▸ Task requirements:
A word-for-word repetition of the records beneath this task is the expected answer.

▸ Data for this exercise:
::::

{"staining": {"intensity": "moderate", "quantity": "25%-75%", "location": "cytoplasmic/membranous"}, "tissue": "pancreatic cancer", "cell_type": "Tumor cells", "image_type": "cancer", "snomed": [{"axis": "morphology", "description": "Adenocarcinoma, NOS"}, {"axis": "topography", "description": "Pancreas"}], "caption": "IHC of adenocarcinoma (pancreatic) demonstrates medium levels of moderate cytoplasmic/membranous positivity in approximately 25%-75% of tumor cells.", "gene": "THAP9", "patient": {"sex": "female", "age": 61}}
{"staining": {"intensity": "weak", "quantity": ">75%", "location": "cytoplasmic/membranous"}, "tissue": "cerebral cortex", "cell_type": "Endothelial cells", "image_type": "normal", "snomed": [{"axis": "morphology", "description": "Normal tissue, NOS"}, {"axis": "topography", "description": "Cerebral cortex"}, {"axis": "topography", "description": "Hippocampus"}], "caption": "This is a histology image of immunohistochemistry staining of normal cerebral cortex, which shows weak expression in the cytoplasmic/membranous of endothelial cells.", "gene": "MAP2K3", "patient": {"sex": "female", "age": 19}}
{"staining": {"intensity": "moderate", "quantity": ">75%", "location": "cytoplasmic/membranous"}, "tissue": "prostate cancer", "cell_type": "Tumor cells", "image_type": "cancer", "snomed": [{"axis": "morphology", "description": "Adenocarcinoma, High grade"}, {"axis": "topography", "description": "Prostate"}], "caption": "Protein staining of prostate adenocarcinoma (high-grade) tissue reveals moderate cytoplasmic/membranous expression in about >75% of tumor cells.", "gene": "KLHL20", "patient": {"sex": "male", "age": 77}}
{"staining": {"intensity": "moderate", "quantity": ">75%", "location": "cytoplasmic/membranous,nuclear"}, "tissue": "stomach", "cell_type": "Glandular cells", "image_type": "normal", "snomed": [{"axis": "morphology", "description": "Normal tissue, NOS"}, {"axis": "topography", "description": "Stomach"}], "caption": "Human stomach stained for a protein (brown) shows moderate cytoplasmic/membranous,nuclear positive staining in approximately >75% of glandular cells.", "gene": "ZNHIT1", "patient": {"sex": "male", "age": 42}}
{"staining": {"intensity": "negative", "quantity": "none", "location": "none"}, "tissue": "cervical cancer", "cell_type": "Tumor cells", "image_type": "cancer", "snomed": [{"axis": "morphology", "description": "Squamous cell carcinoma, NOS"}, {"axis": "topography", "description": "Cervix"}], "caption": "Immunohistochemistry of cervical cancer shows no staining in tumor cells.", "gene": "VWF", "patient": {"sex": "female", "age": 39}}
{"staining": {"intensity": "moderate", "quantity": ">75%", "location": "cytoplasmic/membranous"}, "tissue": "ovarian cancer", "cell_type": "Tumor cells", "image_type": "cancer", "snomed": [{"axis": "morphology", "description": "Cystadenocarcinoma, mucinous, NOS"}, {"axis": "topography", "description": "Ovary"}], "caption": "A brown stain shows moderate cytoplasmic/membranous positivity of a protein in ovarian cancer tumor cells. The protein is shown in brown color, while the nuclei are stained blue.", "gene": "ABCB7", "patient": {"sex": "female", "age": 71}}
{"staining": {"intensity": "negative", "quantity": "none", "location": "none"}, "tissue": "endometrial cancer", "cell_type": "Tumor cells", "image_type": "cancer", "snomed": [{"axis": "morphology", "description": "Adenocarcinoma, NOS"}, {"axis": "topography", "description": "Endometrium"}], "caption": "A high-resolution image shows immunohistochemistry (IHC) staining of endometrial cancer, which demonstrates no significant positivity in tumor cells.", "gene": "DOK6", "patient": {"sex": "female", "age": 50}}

::::

▸ Exercise result:
{"staining": {"intensity": "moderate", "quantity": "25%-75%", "location": "cytoplasmic/membranous"}, "tissue": "pancreatic cancer", "cell_type": "Tumor cells", "image_type": "cancer", "snomed": [{"axis": "morphology", "description": "Adenocarcinoma, NOS"}, {"axis": "topography", "description": "Pancreas"}], "caption": "IHC of adenocarcinoma (pancreatic) demonstrates medium levels of moderate cytoplasmic/membranous positivity in approximately 25%-75% of tumor cells.", "gene": "THAP9", "patient": {"sex": "female", "age": 61}}
{"staining": {"intensity": "weak", "quantity": ">75%", "location": "cytoplasmic/membranous"}, "tissue": "cerebral cortex", "cell_type": "Endothelial cells", "image_type": "normal", "snomed": [{"axis": "morphology", "description": "Normal tissue, NOS"}, {"axis": "topography", "description": "Cerebral cortex"}, {"axis": "topography", "description": "Hippocampus"}], "caption": "This is a histology image of immunohistochemistry staining of normal cerebral cortex, which shows weak expression in the cytoplasmic/membranous of endothelial cells.", "gene": "MAP2K3", "patient": {"sex": "female", "age": 19}}
{"staining": {"intensity": "moderate", "quantity": ">75%", "location": "cytoplasmic/membranous"}, "tissue": "prostate cancer", "cell_type": "Tumor cells", "image_type": "cancer", "snomed": [{"axis": "morphology", "description": "Adenocarcinoma, High grade"}, {"axis": "topography", "description": "Prostate"}], "caption": "Protein staining of prostate adenocarcinoma (high-grade) tissue reveals moderate cytoplasmic/membranous expression in about >75% of tumor cells.", "gene": "KLHL20", "patient": {"sex": "male", "age": 77}}
{"staining": {"intensity": "moderate", "quantity": ">75%", "location": "cytoplasmic/membranous,nuclear"}, "tissue": "stomach", "cell_type": "Glandular cells", "image_type": "normal", "snomed": [{"axis": "morphology", "description": "Normal tissue, NOS"}, {"axis": "topography", "description": "Stomach"}], "caption": "Human stomach stained for a protein (brown) shows moderate cytoplasmic/membranous,nuclear positive staining in approximately >75% of glandular cells.", "gene": "ZNHIT1", "patient": {"sex": "male", "age": 42}}
{"staining": {"intensity": "negative", "quantity": "none", "location": "none"}, "tissue": "cervical cancer", "cell_type": "Tumor cells", "image_type": "cancer", "snomed": [{"axis": "morphology", "description": "Squamous cell carcinoma, NOS"}, {"axis": "topography", "description": "Cervix"}], "caption": "Immunohistochemistry of cervical cancer shows no staining in tumor cells.", "gene": "VWF", "patient": {"sex": "female", "age": 39}}
{"staining": {"intensity": "moderate", "quantity": ">75%", "location": "cytoplasmic/membranous"}, "tissue": "ovarian cancer", "cell_type": "Tumor cells", "image_type": "cancer", "snomed": [{"axis": "morphology", "description": "Cystadenocarcinoma, mucinous, NOS"}, {"axis": "topography", "description": "Ovary"}], "caption": "A brown stain shows moderate cytoplasmic/membranous positivity of a protein in ovarian cancer tumor cells. The protein is shown in brown color, while the nuclei are stained blue.", "gene": "ABCB7", "patient": {"sex": "female", "age": 71}}
{"staining": {"intensity": "negative", "quantity": "none", "location": "none"}, "tissue": "endometrial cancer", "cell_type": "Tumor cells", "image_type": "cancer", "snomed": [{"axis": "morphology", "description": "Adenocarcinoma, NOS"}, {"axis": "topography", "description": "Endometrium"}], "caption": "A high-resolution image shows immunohistochemistry (IHC) staining of endometrial cancer, which demonstrates no significant positivity in tumor cells.", "gene": "DOK6", "patient": {"sex": "female", "age": 50}}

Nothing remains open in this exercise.